WORK INSTRUCTION >> Repeat the records word for word, excluding any picture.

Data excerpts
---

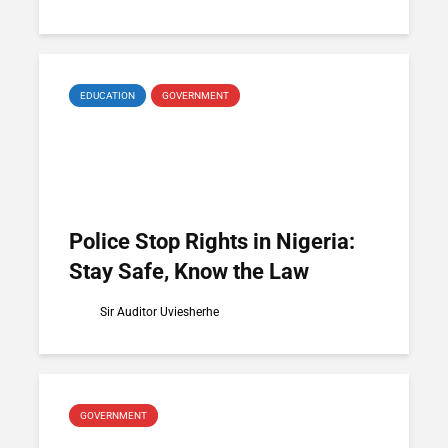
EDUCATION
GOVERNMENT
Police Stop Rights in Nigeria:
Stay Safe, Know the Law
Sir Auditor Uviesherhe
GOVERNMENT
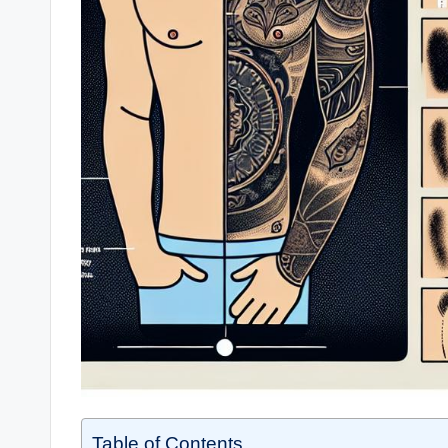
Table of Contents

---

SOLUTION FOR THIS PROBLEM >>
EDUCATION
GOVERNMENT
Police Stop Rights in Nigeria:
Stay Safe, Know the Law
Sir Auditor Uviesherhe
GOVERNMENT
Table of Contents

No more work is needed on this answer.